Depois de ser recompensado no Festival, um sul-coreano conseguiu também ganhar o Oscar. E graças ao Festival, o enfant terrible Spike Lee, então independente, se projetou no começo da carreira, e agora volta triunfal, como presidente do júri, onde aproveita o palanque para continuar a saga dos panteras negras: não perde oportunidade para atrair a atenção do
mundo, denunciando o massacre racista nos EUA. E, como time is money, ele fatura alguns milhares de dólares como garoto propaganda das canetas Montbianc, em um gigantesco painel exposto na avenida principal da cidade.



Time is money: Spike Lee, o garoto propaganda das canetas Montbianc,

Acontece de tudo na cidade do cinema. Neste ano, por exemplo, durante um debate, houve o duelo entre o dono de uma rede de salas de cinema no interior da França, em busca da sobrevivência, e o todo-poderoso diretor da Amazon na Europa, muito bem instalado nos resultados, multiplicados pela pandemia. Aguardem os próximos capítulos, para saber o resultado do duelo.

E a cidade bem se prepara para receber convidados do evento que a fez crescer e se tornar uma das mais ricas da Europa.

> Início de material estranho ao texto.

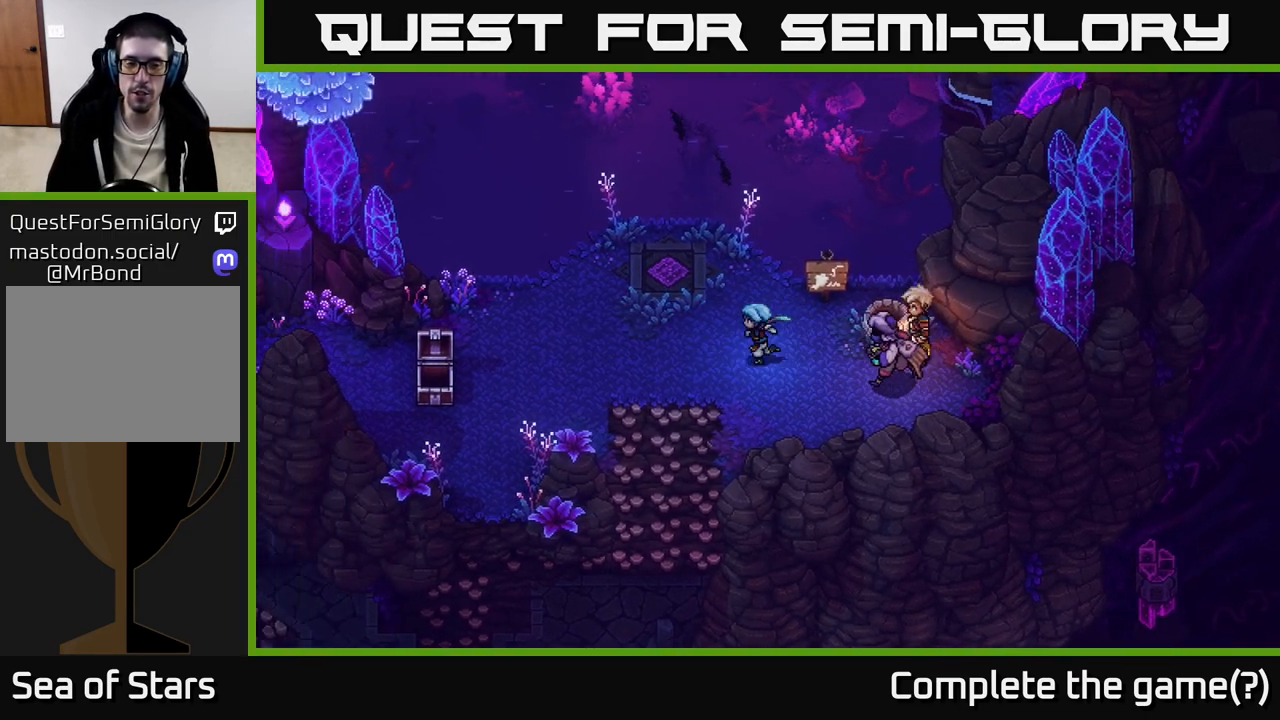
{"buttons": ["A"], "left_stick": "down", "right_stick": "center", "events": [[250, "left_stick", "down-left"], [383, "left_stick", "down"], [483, "A", "down"]]}
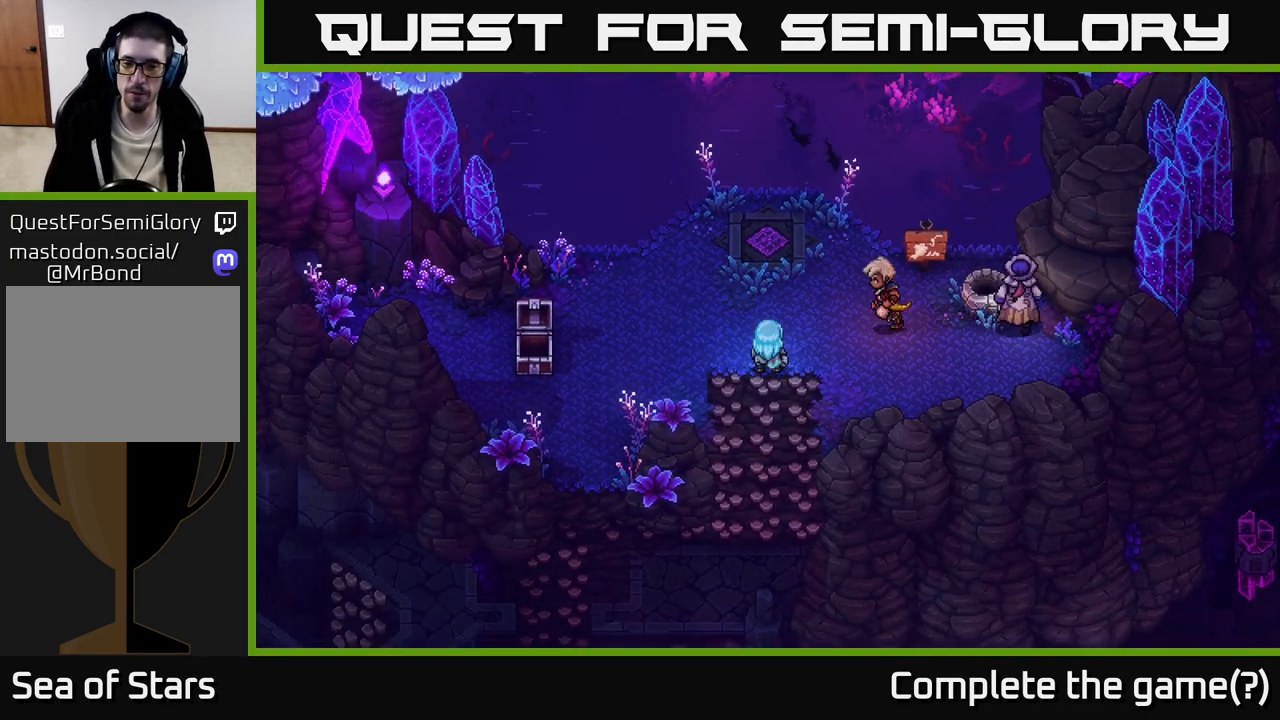
{"buttons": [], "left_stick": "down", "right_stick": "center", "events": [[117, "A", "up"], [267, "A", "down"], [400, "A", "up"]]}
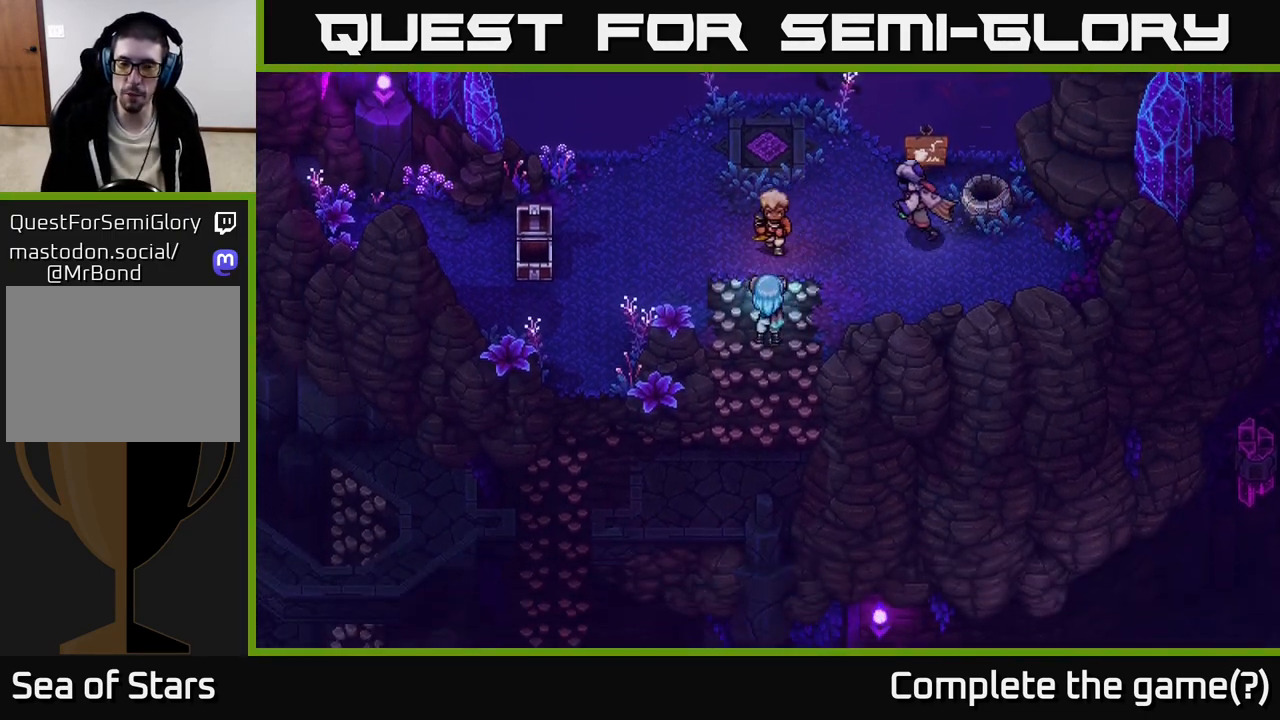
{"buttons": [], "left_stick": "down", "right_stick": "center", "events": []}
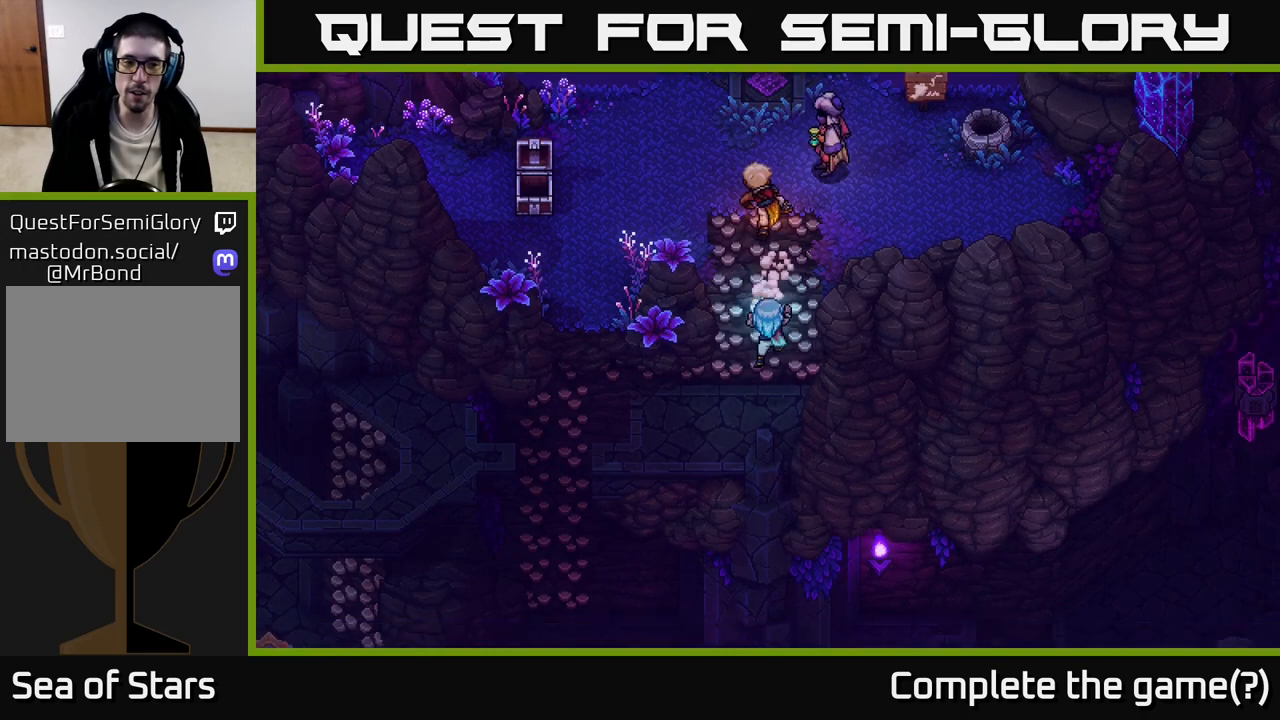
{"buttons": [], "left_stick": "left", "right_stick": "center", "events": [[350, "left_stick", "left"]]}
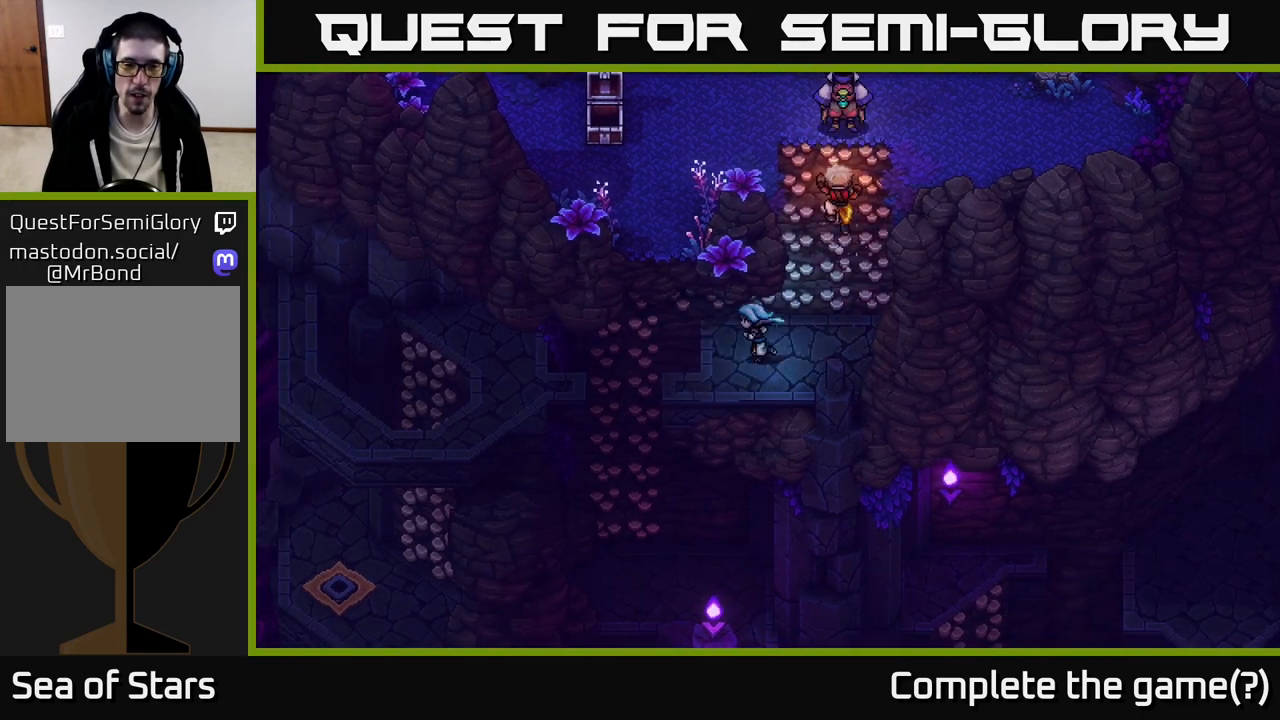
{"buttons": [], "left_stick": "left", "right_stick": "center", "events": [[200, "left_stick", "up-left"], [400, "left_stick", "left"]]}
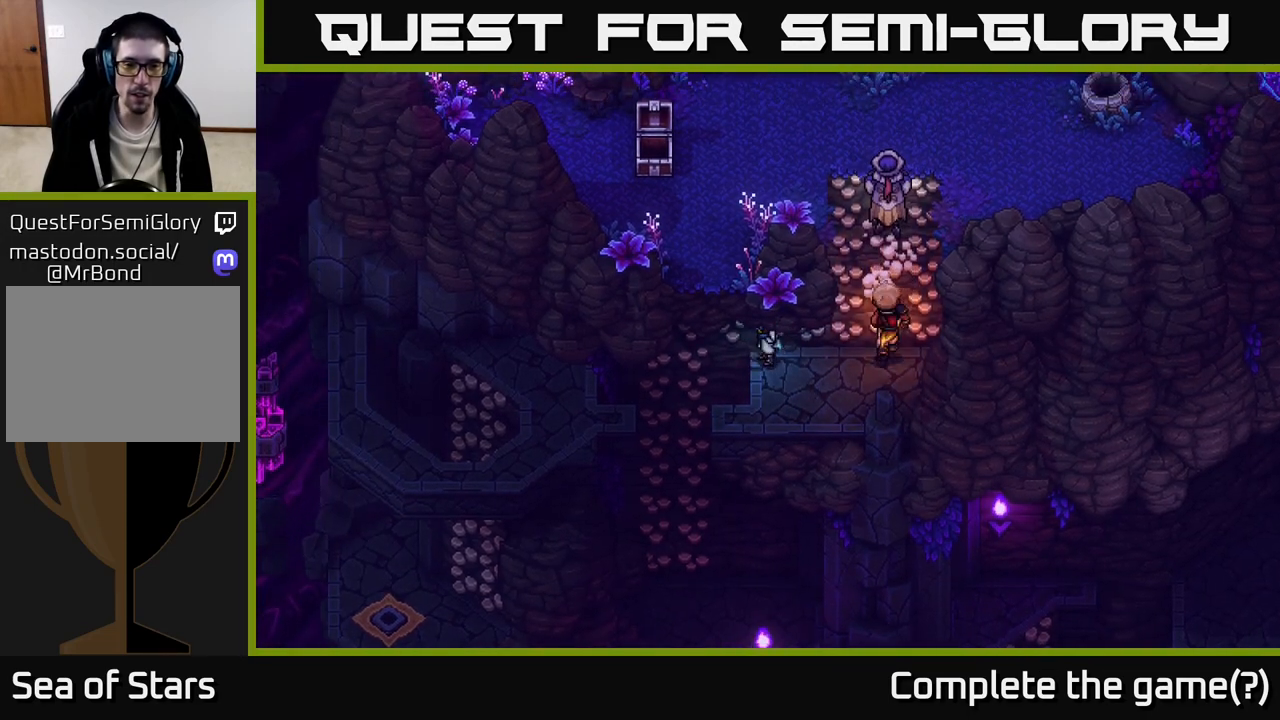
{"buttons": ["A"], "left_stick": "left", "right_stick": "center", "events": [[17, "left_stick", "down"], [383, "left_stick", "left"], [483, "A", "down"]]}
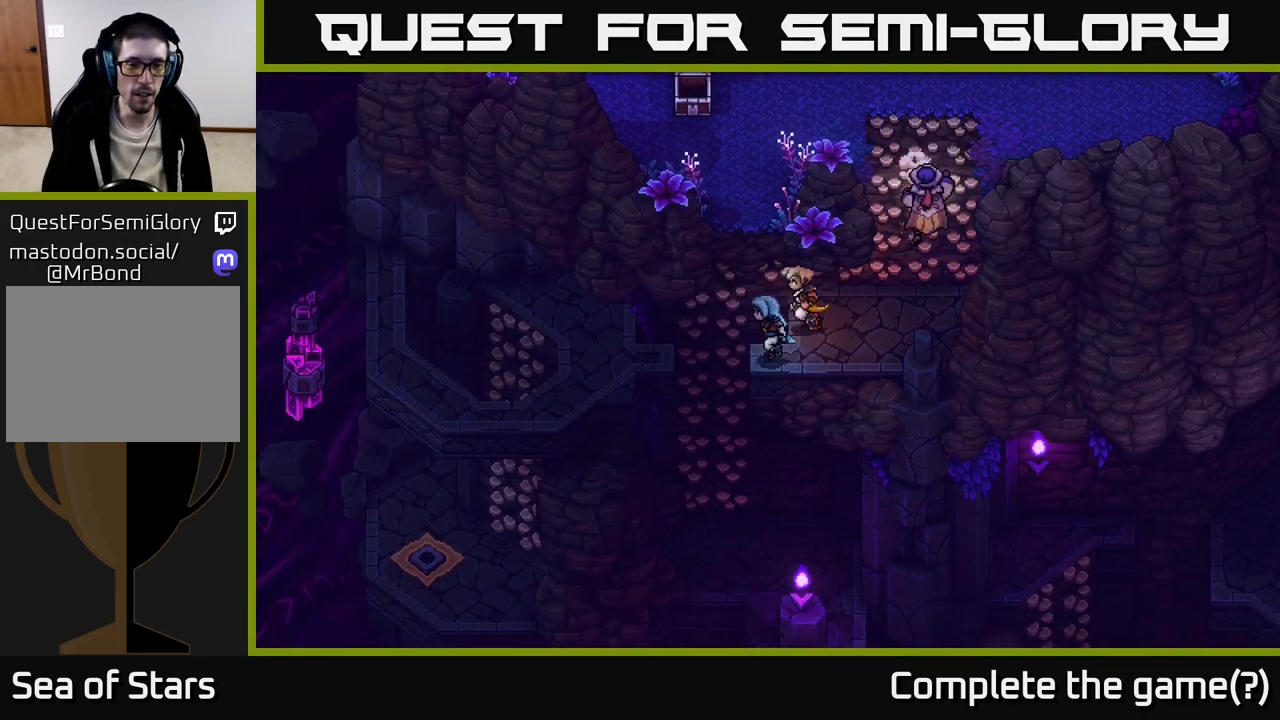
{"buttons": [], "left_stick": "center", "right_stick": "center", "events": [[217, "A", "up"], [450, "left_stick", "center"]]}
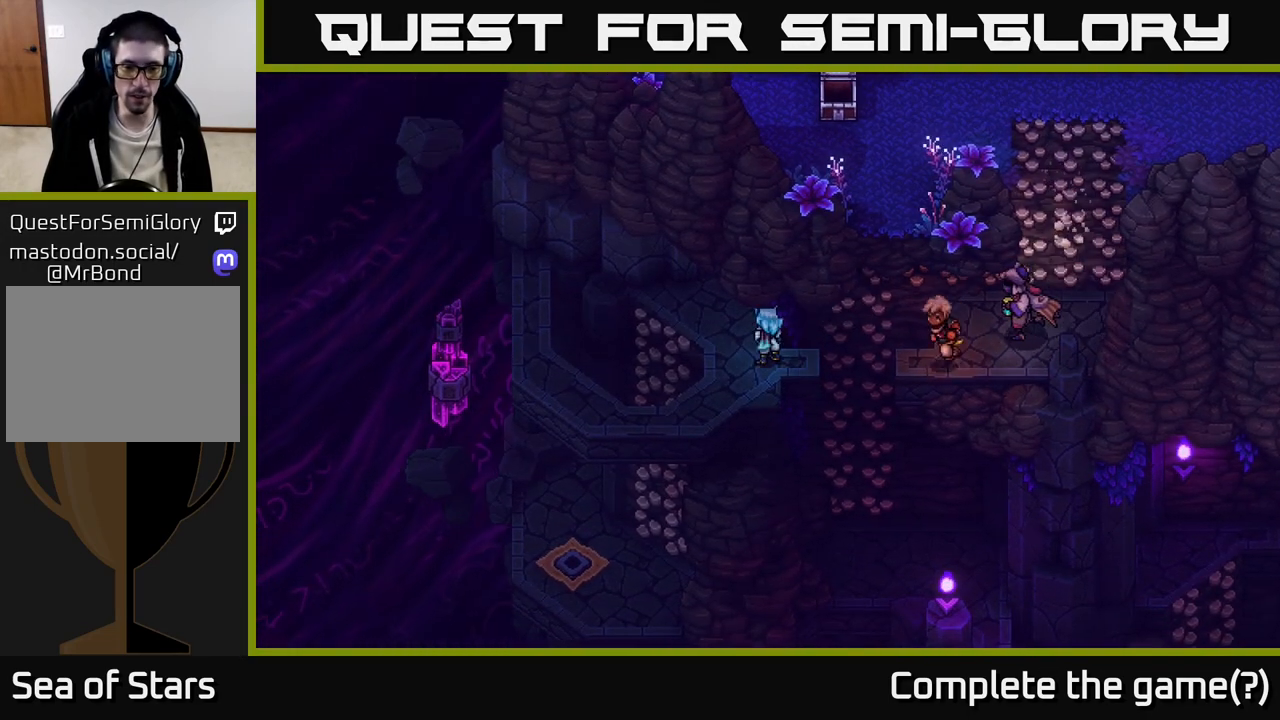
{"buttons": [], "left_stick": "center", "right_stick": "center", "events": []}
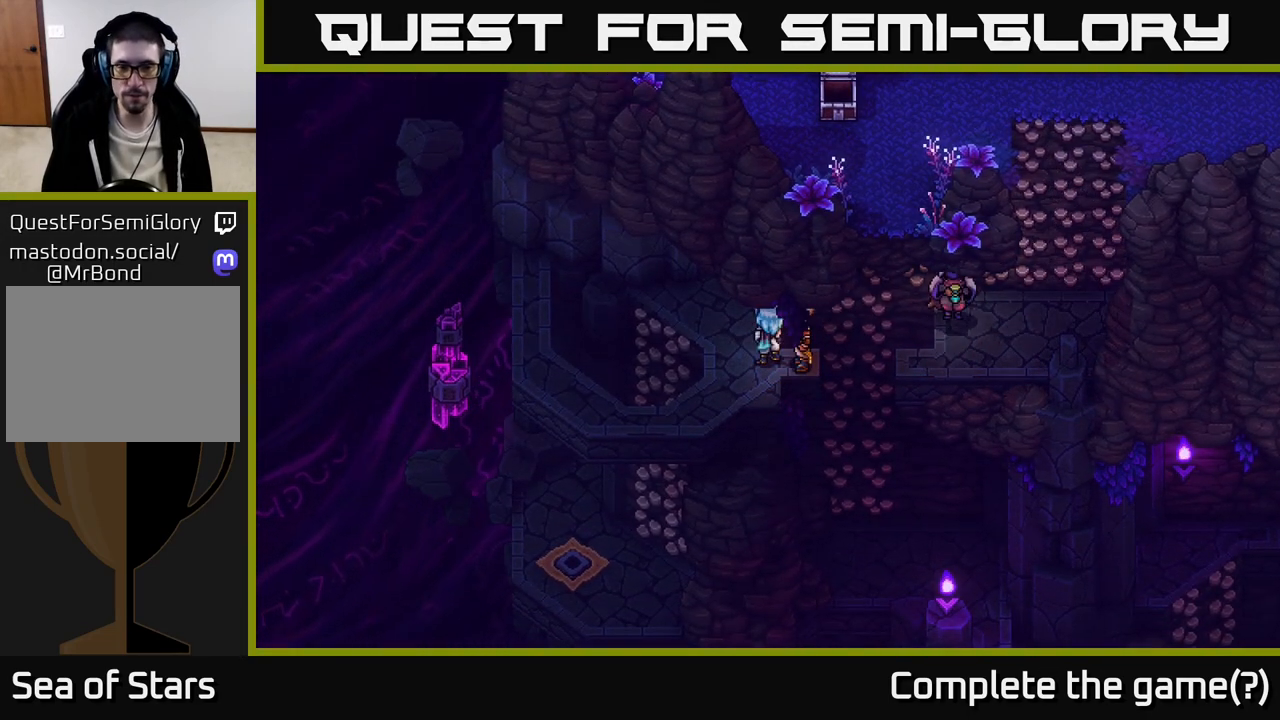
{"buttons": ["A"], "left_stick": "up-right", "right_stick": "center", "events": [[83, "left_stick", "right"], [267, "left_stick", "up"], [433, "A", "down"], [450, "left_stick", "up-right"]]}
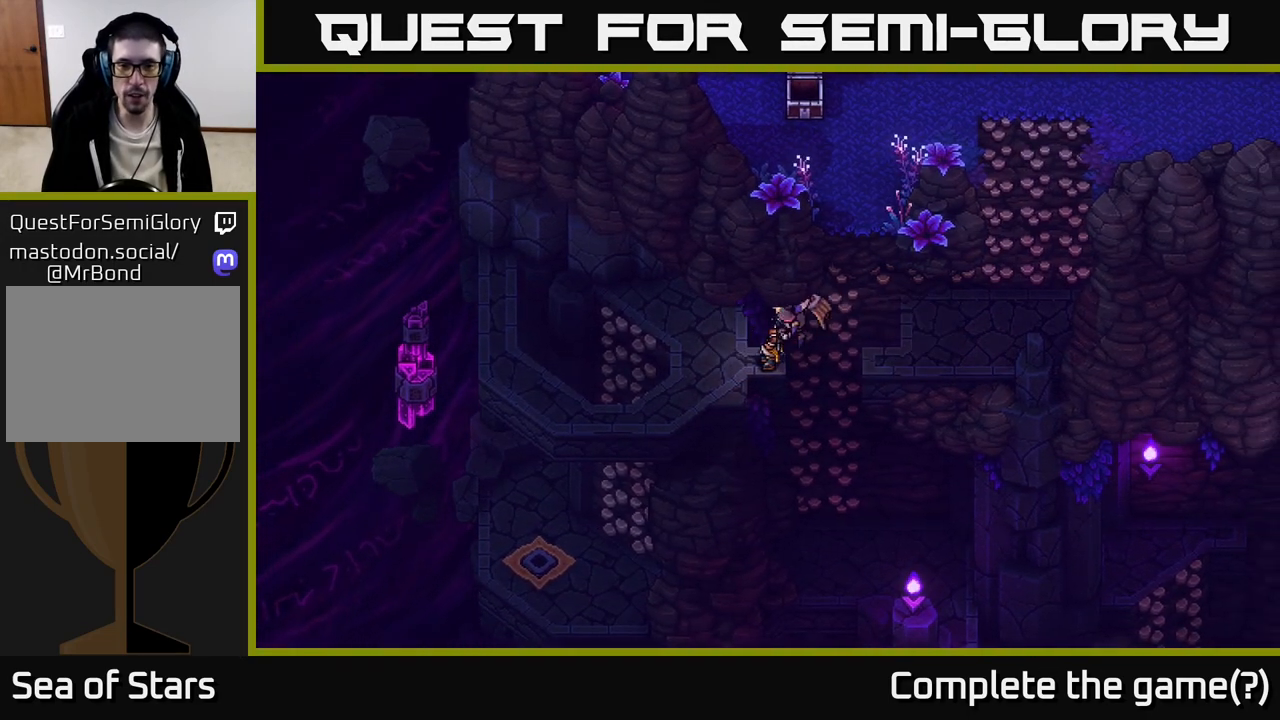
{"buttons": [], "left_stick": "right", "right_stick": "center", "events": [[17, "left_stick", "right"], [67, "A", "up"], [217, "A", "down"], [367, "A", "up"]]}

Glamour e negócios, diversidade e protestos, aproveitam janelas entre céu e mar, para se expressar ao mundo. E a cidade bem se prepara para receber convidados do evento que a fez crescer e se tornar uma das mais ricas da Europa. Dos ônibus que circulam, até uma secular igreja católica, instalada no local onde Napoleão fez uma pausa, quando voltava do exílio para tentar recuperar o poder, cada espaço vale para lembrar que o cinema, além de
festa, é um setor econômico poderoso. Assim como o famoso conquistador francês, os destinos do mundo (do cinema mas um pouco mais) ainda passam por Cannes.